- _Problem_:
Count each line below that has "переулки" anywhere in it. Answer with the total alone.

- _Records supplied_:
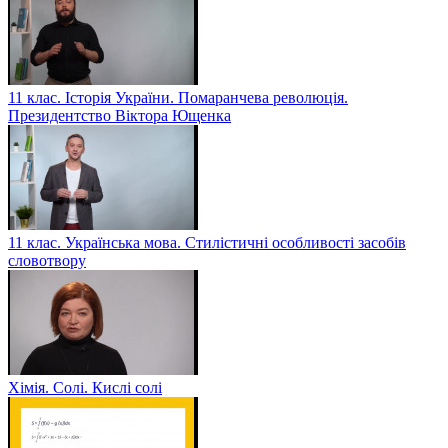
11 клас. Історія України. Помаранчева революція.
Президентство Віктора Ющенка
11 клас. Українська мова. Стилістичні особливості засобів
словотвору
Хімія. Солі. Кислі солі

==

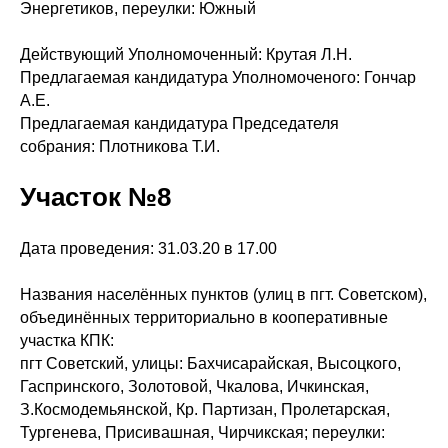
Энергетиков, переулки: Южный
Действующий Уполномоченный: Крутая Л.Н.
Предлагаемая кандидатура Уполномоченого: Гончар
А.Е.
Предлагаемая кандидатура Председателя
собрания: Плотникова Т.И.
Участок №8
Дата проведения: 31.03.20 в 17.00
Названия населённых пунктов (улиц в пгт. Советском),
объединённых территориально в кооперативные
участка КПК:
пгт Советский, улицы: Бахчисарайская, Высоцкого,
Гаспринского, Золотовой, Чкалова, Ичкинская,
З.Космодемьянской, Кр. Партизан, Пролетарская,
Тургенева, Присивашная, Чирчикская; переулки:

...

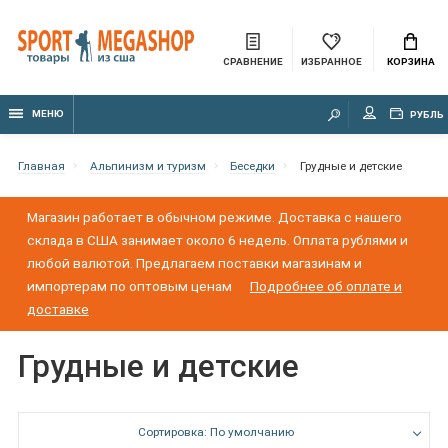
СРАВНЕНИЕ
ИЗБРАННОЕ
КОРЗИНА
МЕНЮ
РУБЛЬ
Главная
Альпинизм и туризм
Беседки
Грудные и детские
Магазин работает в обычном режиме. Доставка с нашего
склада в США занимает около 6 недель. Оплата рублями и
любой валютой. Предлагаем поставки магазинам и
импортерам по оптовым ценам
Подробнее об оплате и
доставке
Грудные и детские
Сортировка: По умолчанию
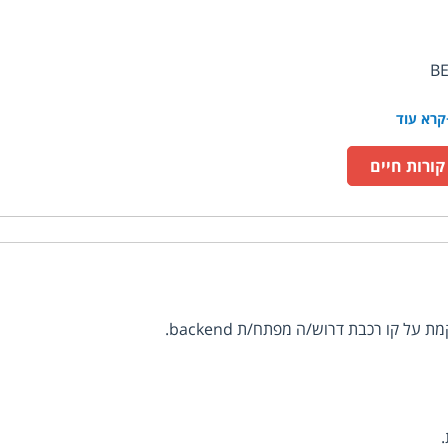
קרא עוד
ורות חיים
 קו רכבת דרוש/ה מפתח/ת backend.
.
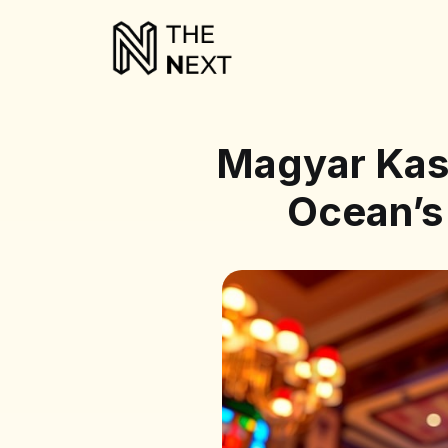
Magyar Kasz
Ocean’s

- _Result of this task_:
2